**ASSIGNED TASK:**
Reproduce each line from the records that holds "which".

**SUPPLIED MATERIAL:**

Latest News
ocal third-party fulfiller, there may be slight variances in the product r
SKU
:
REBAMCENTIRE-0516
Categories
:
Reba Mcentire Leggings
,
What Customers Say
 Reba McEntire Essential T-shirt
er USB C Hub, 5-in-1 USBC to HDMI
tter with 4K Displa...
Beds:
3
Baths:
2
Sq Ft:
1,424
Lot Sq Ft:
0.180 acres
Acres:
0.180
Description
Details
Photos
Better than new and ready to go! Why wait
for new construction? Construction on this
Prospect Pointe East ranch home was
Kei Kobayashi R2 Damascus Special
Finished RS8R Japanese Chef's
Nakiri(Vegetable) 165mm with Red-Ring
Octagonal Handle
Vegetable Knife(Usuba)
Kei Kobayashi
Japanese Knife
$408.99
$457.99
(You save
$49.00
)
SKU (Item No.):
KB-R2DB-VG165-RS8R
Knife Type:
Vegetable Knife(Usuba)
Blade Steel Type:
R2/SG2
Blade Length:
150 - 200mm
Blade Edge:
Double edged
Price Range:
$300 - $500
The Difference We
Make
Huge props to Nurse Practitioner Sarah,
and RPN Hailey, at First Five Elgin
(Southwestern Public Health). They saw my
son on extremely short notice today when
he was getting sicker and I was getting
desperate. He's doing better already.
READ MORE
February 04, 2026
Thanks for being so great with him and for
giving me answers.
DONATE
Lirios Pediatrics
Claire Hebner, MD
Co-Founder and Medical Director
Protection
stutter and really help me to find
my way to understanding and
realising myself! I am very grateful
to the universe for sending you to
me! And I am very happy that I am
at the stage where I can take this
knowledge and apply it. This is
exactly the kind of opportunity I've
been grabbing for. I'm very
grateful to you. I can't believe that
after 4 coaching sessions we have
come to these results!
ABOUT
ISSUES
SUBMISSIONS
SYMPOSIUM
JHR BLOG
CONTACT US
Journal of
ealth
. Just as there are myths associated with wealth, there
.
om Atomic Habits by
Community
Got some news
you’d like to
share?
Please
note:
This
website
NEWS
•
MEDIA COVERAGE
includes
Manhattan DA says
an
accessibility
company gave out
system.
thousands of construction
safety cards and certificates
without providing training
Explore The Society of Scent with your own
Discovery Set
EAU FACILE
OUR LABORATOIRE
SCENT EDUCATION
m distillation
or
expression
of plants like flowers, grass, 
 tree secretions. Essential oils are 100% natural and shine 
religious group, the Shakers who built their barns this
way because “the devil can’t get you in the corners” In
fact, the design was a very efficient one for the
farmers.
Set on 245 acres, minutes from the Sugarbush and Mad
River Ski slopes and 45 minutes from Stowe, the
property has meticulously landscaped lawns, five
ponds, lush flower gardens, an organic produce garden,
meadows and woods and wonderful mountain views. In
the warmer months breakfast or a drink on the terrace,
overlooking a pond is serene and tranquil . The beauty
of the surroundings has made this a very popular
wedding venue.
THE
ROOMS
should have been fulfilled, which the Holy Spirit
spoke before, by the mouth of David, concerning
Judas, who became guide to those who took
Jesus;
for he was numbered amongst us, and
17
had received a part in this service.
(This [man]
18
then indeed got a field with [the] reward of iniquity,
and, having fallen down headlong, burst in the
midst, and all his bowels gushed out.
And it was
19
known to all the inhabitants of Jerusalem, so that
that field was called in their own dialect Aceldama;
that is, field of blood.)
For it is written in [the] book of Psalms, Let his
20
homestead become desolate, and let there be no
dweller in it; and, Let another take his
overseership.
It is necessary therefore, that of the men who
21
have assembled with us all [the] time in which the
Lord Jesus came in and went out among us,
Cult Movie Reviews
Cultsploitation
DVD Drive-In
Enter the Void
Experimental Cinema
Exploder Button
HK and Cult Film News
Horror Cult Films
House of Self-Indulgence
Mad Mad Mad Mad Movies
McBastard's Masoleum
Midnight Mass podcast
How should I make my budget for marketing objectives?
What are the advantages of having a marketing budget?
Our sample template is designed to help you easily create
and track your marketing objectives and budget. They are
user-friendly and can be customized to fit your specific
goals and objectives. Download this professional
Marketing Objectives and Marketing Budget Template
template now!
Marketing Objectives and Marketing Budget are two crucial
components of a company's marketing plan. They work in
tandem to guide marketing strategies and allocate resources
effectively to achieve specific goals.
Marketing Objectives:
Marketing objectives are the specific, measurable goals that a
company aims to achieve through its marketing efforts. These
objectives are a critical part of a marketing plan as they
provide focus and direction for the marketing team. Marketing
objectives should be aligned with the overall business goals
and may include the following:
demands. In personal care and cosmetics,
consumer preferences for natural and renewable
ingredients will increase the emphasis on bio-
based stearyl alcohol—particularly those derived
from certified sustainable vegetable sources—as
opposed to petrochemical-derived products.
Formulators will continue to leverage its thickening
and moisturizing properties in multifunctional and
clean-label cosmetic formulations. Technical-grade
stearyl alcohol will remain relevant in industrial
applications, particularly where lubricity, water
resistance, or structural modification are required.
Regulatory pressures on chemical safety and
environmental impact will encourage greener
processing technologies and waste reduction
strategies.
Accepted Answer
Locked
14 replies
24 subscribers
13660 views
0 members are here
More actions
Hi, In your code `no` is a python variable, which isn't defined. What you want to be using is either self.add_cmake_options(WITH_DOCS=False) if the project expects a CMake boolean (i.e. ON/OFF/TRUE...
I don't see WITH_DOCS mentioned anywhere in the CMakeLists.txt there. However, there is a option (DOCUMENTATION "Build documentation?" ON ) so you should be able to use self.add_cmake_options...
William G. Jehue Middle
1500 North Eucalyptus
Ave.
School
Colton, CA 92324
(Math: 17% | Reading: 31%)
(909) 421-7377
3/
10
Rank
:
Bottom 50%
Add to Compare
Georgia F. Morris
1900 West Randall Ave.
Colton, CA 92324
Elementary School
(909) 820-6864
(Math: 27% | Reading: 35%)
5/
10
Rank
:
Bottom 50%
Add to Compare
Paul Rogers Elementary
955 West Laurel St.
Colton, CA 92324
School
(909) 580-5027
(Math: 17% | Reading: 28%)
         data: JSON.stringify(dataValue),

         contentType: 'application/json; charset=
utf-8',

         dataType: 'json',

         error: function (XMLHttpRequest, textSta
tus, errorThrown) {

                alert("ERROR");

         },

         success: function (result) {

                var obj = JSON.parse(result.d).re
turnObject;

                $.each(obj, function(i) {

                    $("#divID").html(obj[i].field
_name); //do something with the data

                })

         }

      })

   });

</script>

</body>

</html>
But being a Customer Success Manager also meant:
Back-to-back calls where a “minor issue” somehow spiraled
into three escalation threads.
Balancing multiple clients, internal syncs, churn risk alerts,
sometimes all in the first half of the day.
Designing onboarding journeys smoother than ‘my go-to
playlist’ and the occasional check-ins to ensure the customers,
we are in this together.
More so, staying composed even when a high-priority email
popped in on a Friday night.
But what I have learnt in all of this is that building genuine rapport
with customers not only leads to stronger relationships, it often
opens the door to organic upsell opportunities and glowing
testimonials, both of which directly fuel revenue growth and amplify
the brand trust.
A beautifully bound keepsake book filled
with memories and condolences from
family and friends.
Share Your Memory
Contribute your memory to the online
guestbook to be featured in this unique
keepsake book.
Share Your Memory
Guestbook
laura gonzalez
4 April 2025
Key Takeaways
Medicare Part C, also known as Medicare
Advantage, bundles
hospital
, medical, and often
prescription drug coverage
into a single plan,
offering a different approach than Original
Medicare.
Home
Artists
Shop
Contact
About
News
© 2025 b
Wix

**EXERCISE RESPONSE:**
should have been fulfilled, which the Holy Spirit
have assembled with us all [the] time in which the
Hi, In your code `no` is a python variable, which isn't defined. What you want to be using is either self.add_cmake_options(WITH_DOCS=False) if the project expects a CMake boolean (i.e. ON/OFF/TRUE...
testimonials, both of which directly fuel revenue growth and amplify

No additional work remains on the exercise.